*Entries provided*
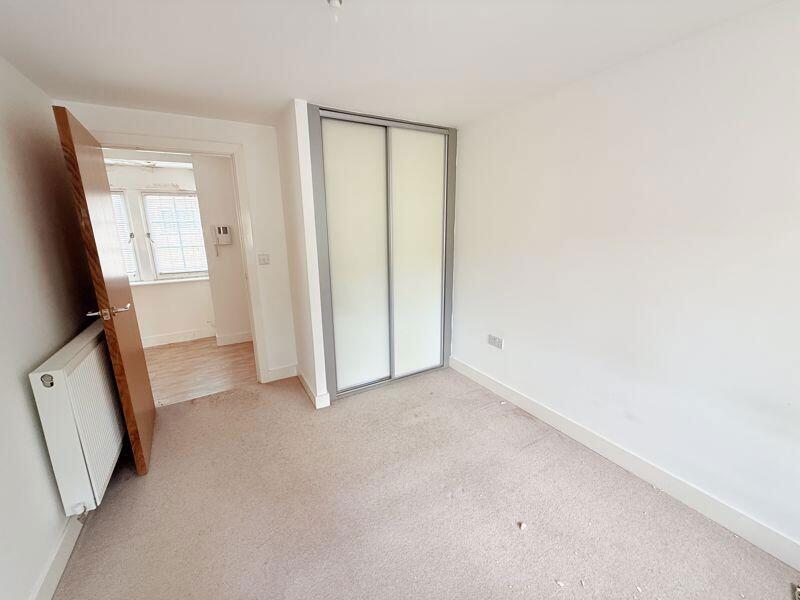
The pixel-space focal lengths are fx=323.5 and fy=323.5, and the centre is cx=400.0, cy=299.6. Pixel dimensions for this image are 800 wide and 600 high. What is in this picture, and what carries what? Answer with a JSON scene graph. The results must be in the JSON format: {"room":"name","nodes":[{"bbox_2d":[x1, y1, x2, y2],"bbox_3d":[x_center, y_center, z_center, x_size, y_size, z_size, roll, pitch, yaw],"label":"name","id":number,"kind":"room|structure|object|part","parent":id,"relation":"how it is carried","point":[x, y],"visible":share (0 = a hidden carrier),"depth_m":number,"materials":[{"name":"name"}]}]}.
{"room":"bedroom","nodes":[
{"label":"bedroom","id":0,"kind":"room"},
{"bbox_2d":[0,55,95,599],"bbox_3d":[-1.276,0.220,0.594,0.137,2.311,4.248,-8,15,-29],"label":"left wall","id":1,"kind":"structure","parent":0,"point":[25,367],"depth_m":1.50,"materials":[{"name":"paint"}]},
{"bbox_2d":[30,515,83,599],"bbox_3d":[-1.197,1.267,0.918,0.016,0.112,3.633,-8,15,-29],"label":"left baseboard","id":2,"kind":"structure","parent":1,"relation":"attached to","point":[63,565],"depth_m":1.41,"materials":[{"name":"white paint"}]},
{"bbox_2d":[30,319,124,516],"bbox_3d":[-1.746,0.576,1.847,0.123,0.689,0.971,-8,15,-29],"label":"radiator","id":3,"kind":"object","parent":1,"relation":"attached to","point":[78,362],"visible":0.87,"depth_m":1.55,"materials":[{"name":"white metal"}]},
{"bbox_2d":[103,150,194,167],"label":"far room ceiling","id":4,"kind":"structure","parent":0,"point":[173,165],"depth_m":3.69,"materials":[{"name":"white paint"}]},
{"bbox_2d":[107,159,216,341],"bbox_3d":[-3.349,-0.541,3.986,2.779,2.275,0.166,-8,15,-29],"label":"far room wall","id":5,"kind":"structure","parent":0,"point":[187,326],"depth_m":4.13,"materials":[{"name":"white paint"}]},
{"bbox_2d":[110,190,140,282],"bbox_3d":[-3.547,-0.713,3.800,0.747,1.142,0.129,-8,15,-29],"label":"window","id":6,"kind":"structure","parent":5,"relation":"in","point":[134,278],"depth_m":3.91,"materials":[{"name":"white"}]},
{"bbox_2d":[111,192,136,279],"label":"window blind","id":7,"kind":"object","parent":6,"relation":"attached to","point":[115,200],"visible":0.09,"depth_m":3.83,"materials":[{"name":"white plastic"}]},
{"bbox_2d":[130,275,209,285],"bbox_3d":[-3.084,-0.231,4.097,1.408,0.036,0.105,-8,15,-29],"label":"window sill","id":8,"kind":"structure","parent":5,"relation":"attached to","point":[184,279],"depth_m":4.13,"materials":[{"name":"white paint"}]},
{"bbox_2d":[142,191,208,278],"bbox_3d":[-2.861,-0.827,4.198,0.674,1.121,0.123,-8,15,-29],"label":"window","id":9,"kind":"structure","parent":5,"relation":"in","point":[178,195],"depth_m":4.14,"materials":[{"name":"white"}]},
{"bbox_2d":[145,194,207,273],"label":"window blind","id":10,"kind":"object","parent":9,"relation":"attached to","point":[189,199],"visible":0.73,"depth_m":4.15,"materials":[{"name":"white plastic"}]},
{"bbox_2d":[140,327,215,346],"bbox_3d":[-3.421,0.561,4.006,2.228,0.119,0.017,-8,15,-29],"label":"baseboard","id":11,"kind":"structure","parent":5,"relation":"attached to","point":[186,335],"depth_m":4.26,"materials":[{"name":"white paint"}]},
{"bbox_2d":[53,100,297,381],"bbox_3d":[-1.617,-0.316,2.797,1.568,2.307,0.122,-8,15,-29],"label":"back wall","id":12,"kind":"structure","parent":0,"point":[146,130],"depth_m":2.82,"materials":[{"name":"white paint"}]},
{"bbox_2d":[96,129,269,381],"bbox_3d":[-1.788,-0.200,2.751,1.041,2.130,0.164,-8,15,-29],"label":"door frame","id":13,"kind":"structure","parent":12,"relation":"in","point":[254,320],"depth_m":2.72,"materials":[{"name":"white paint"}]},
{"bbox_2d":[52,103,156,479],"bbox_3d":[-1.829,0.000,2.083,0.178,2.025,0.840,-8,15,-29],"label":"wooden door","id":14,"kind":"structure","parent":13,"relation":"attached to","point":[144,380],"depth_m":1.87,"materials":[{"name":"brown wood"}]},
{"bbox_3d":[-1.612,0.062,1.803,0.196,0.071,0.161,-8,15,-29],"label":"lever handle","id":15,"kind":"part","parent":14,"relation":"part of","materials":[{"name":"silver metal"}]},
{"bbox_2d":[258,253,270,264],"bbox_3d":[-1.248,-0.371,2.952,0.099,0.108,0.016,-8,15,-29],"label":"light switch","id":16,"kind":"object","parent":12,"relation":"attached to","point":[264,259],"visible":0.97,"depth_m":2.95,"materials":[{"name":"white plastic"}]},
{"bbox_2d":[265,363,297,381],"bbox_3d":[-1.166,0.718,3.197,0.290,0.118,0.016,-8,15,-29],"label":"baseboard","id":17,"kind":"structure","parent":12,"relation":"attached to","point":[290,375],"depth_m":3.18,"materials":[{"name":"white paint"}]},
{"bbox_2d":[142,336,256,406],"bbox_3d":[-2.626,0.758,3.621,2.782,0.103,1.913,-8,15,-29],"label":"hallway floor","id":18,"kind":"structure","parent":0,"point":[171,355],"depth_m":3.47,"materials":[{"name":"brown wood"}]},
{"bbox_2d":[193,156,251,345],"bbox_3d":[-1.900,-0.633,4.227,1.191,2.328,0.157,-8,15,-29],"label":"hallway wall","id":19,"kind":"structure","parent":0,"point":[240,323],"depth_m":3.96,"materials":[{"name":"white paint"}]},
{"bbox_2d":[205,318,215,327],"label":"wall socket","id":20,"kind":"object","parent":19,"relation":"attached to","point":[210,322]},
{"bbox_2d":[212,224,231,256],"bbox_3d":[-2.153,-0.704,3.916,0.194,0.391,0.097,-8,15,-29],"label":"intercom phone","id":21,"kind":"object","parent":19,"relation":"attached to","point":[219,229],"visible":0.99,"depth_m":3.88,"materials":[{"name":"white plastic"}]},
{"bbox_2d":[215,330,253,345],"bbox_3d":[-1.952,0.465,4.334,0.943,0.122,0.022,-8,15,-29],"label":"baseboard","id":22,"kind":"structure","parent":19,"relation":"attached to","point":[242,338],"depth_m":4.20,"materials":[{"name":"white paint"}]},
{"bbox_2d":[276,99,327,409],"bbox_3d":[-0.849,-0.316,2.771,0.114,2.309,0.743,-8,15,-29],"label":"closet side wall","id":23,"kind":"structure","parent":0,"point":[295,173],"depth_m":2.55,"materials":[{"name":"white paint"}]},
{"bbox_2d":[297,370,329,407],"bbox_3d":[-0.834,0.775,2.965,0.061,0.109,0.725,-8,15,-29],"label":"baseboard","id":24,"kind":"structure","parent":23,"relation":"attached to","point":[310,394],"depth_m":2.76,"materials":[{"name":"white paint"}]},
{"bbox_2d":[0,0,789,129],"bbox_3d":[-0.027,-1.173,1.110,3.141,0.109,4.405,-8,15,-29],"label":"ceiling","id":25,"kind":"structure","parent":0,"point":[284,91],"depth_m":1.57,"materials":[{"name":"white paint"}]},
{"bbox_2d":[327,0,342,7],"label":"ceiling light","id":26,"kind":"object","parent":25,"relation":"attached to","point":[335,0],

*Activity*
Since pictures are not part of the copy, set down only the remaining data exactly.

*Reply*
The pixel-space focal lengths are fx=323.5 and fy=323.5, and the centre is cx=400.0, cy=299.6. Pixel dimensions for this image are 800 wide and 600 high. What is in this picture, and what carries what? Answer with a JSON scene graph. The results must be in the JSON format: {"room":"name","nodes":[{"bbox_2d":[x1, y1, x2, y2],"bbox_3d":[x_center, y_center, z_center, x_size, y_size, z_size, roll, pitch, yaw],"label":"name","id":number,"kind":"room|structure|object|part","parent":id,"relation":"how it is carried","point":[x, y],"visible":share (0 = a hidden carrier),"depth_m":number,"materials":[{"name":"name"}]}]}.
{"room":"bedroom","nodes":[
{"label":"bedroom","id":0,"kind":"room"},
{"bbox_2d":[0,55,95,599],"bbox_3d":[-1.276,0.220,0.594,0.137,2.311,4.248,-8,15,-29],"label":"left wall","id":1,"kind":"structure","parent":0,"point":[25,367],"depth_m":1.50,"materials":[{"name":"paint"}]},
{"bbox_2d":[30,515,83,599],"bbox_3d":[-1.197,1.267,0.918,0.016,0.112,3.633,-8,15,-29],"label":"left baseboard","id":2,"kind":"structure","parent":1,"relation":"attached to","point":[63,565],"depth_m":1.41,"materials":[{"name":"white paint"}]},
{"bbox_2d":[30,319,124,516],"bbox_3d":[-1.746,0.576,1.847,0.123,0.689,0.971,-8,15,-29],"label":"radiator","id":3,"kind":"object","parent":1,"relation":"attached to","point":[78,362],"visible":0.87,"depth_m":1.55,"materials":[{"name":"white metal"}]},
{"bbox_2d":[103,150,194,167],"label":"far room ceiling","id":4,"kind":"structure","parent":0,"point":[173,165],"depth_m":3.69,"materials":[{"name":"white paint"}]},
{"bbox_2d":[107,159,216,341],"bbox_3d":[-3.349,-0.541,3.986,2.779,2.275,0.166,-8,15,-29],"label":"far room wall","id":5,"kind":"structure","parent":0,"point":[187,326],"depth_m":4.13,"materials":[{"name":"white paint"}]},
{"bbox_2d":[110,190,140,282],"bbox_3d":[-3.547,-0.713,3.800,0.747,1.142,0.129,-8,15,-29],"label":"window","id":6,"kind":"structure","parent":5,"relation":"in","point":[134,278],"depth_m":3.91,"materials":[{"name":"white"}]},
{"bbox_2d":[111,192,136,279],"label":"window blind","id":7,"kind":"object","parent":6,"relation":"attached to","point":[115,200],"visible":0.09,"depth_m":3.83,"materials":[{"name":"white plastic"}]},
{"bbox_2d":[130,275,209,285],"bbox_3d":[-3.084,-0.231,4.097,1.408,0.036,0.105,-8,15,-29],"label":"window sill","id":8,"kind":"structure","parent":5,"relation":"attached to","point":[184,279],"depth_m":4.13,"materials":[{"name":"white paint"}]},
{"bbox_2d":[142,191,208,278],"bbox_3d":[-2.861,-0.827,4.198,0.674,1.121,0.123,-8,15,-29],"label":"window","id":9,"kind":"structure","parent":5,"relation":"in","point":[178,195],"depth_m":4.14,"materials":[{"name":"white"}]},
{"bbox_2d":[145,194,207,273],"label":"window blind","id":10,"kind":"object","parent":9,"relation":"attached to","point":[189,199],"visible":0.73,"depth_m":4.15,"materials":[{"name":"white plastic"}]},
{"bbox_2d":[140,327,215,346],"bbox_3d":[-3.421,0.561,4.006,2.228,0.119,0.017,-8,15,-29],"label":"baseboard","id":11,"kind":"structure","parent":5,"relation":"attached to","point":[186,335],"depth_m":4.26,"materials":[{"name":"white paint"}]},
{"bbox_2d":[53,100,297,381],"bbox_3d":[-1.617,-0.316,2.797,1.568,2.307,0.122,-8,15,-29],"label":"back wall","id":12,"kind":"structure","parent":0,"point":[146,130],"depth_m":2.82,"materials":[{"name":"white paint"}]},
{"bbox_2d":[96,129,269,381],"bbox_3d":[-1.788,-0.200,2.751,1.041,2.130,0.164,-8,15,-29],"label":"door frame","id":13,"kind":"structure","parent":12,"relation":"in","point":[254,320],"depth_m":2.72,"materials":[{"name":"white paint"}]},
{"bbox_2d":[52,103,156,479],"bbox_3d":[-1.829,0.000,2.083,0.178,2.025,0.840,-8,15,-29],"label":"wooden door","id":14,"kind":"structure","parent":13,"relation":"attached to","point":[144,380],"depth_m":1.87,"materials":[{"name":"brown wood"}]},
{"bbox_3d":[-1.612,0.062,1.803,0.196,0.071,0.161,-8,15,-29],"label":"lever handle","id":15,"kind":"part","parent":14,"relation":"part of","materials":[{"name":"silver metal"}]},
{"bbox_2d":[258,253,270,264],"bbox_3d":[-1.248,-0.371,2.952,0.099,0.108,0.016,-8,15,-29],"label":"light switch","id":16,"kind":"object","parent":12,"relation":"attached to","point":[264,259],"visible":0.97,"depth_m":2.95,"materials":[{"name":"white plastic"}]},
{"bbox_2d":[265,363,297,381],"bbox_3d":[-1.166,0.718,3.197,0.290,0.118,0.016,-8,15,-29],"label":"baseboard","id":17,"kind":"structure","parent":12,"relation":"attached to","point":[290,375],"depth_m":3.18,"materials":[{"name":"white paint"}]},
{"bbox_2d":[142,336,256,406],"bbox_3d":[-2.626,0.758,3.621,2.782,0.103,1.913,-8,15,-29],"label":"hallway floor","id":18,"kind":"structure","parent":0,"point":[171,355],"depth_m":3.47,"materials":[{"name":"brown wood"}]},
{"bbox_2d":[193,156,251,345],"bbox_3d":[-1.900,-0.633,4.227,1.191,2.328,0.157,-8,15,-29],"label":"hallway wall","id":19,"kind":"structure","parent":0,"point":[240,323],"depth_m":3.96,"materials":[{"name":"white paint"}]},
{"bbox_2d":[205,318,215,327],"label":"wall socket","id":20,"kind":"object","parent":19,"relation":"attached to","point":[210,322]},
{"bbox_2d":[212,224,231,256],"bbox_3d":[-2.153,-0.704,3.916,0.194,0.391,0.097,-8,15,-29],"label":"intercom phone","id":21,"kind":"object","parent":19,"relation":"attached to","point":[219,229],"visible":0.99,"depth_m":3.88,"materials":[{"name":"white plastic"}]},
{"bbox_2d":[215,330,253,345],"bbox_3d":[-1.952,0.465,4.334,0.943,0.122,0.022,-8,15,-29],"label":"baseboard","id":22,"kind":"structure","parent":19,"relation":"attached to","point":[242,338],"depth_m":4.20,"materials":[{"name":"white paint"}]},
{"bbox_2d":[276,99,327,409],"bbox_3d":[-0.849,-0.316,2.771,0.114,2.309,0.743,-8,15,-29],"label":"closet side wall","id":23,"kind":"structure","parent":0,"point":[295,173],"depth_m":2.55,"materials":[{"name":"white paint"}]},
{"bbox_2d":[297,370,329,407],"bbox_3d":[-0.834,0.775,2.965,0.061,0.109,0.725,-8,15,-29],"label":"baseboard","id":24,"kind":"structure","parent":23,"relation":"attached to","point":[310,394],"depth_m":2.76,"materials":[{"name":"white paint"}]},
{"bbox_2d":[0,0,789,129],"bbox_3d":[-0.027,-1.173,1.110,3.141,0.109,4.405,-8,15,-29],"label":"ceiling","id":25,"kind":"structure","parent":0,"point":[284,91],"depth_m":1.57,"materials":[{"name":"white paint"}]},
{"bbox_2d":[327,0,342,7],"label":"ceiling light","id":26,"kind":"object","parent":25,"relation":"attached to","point":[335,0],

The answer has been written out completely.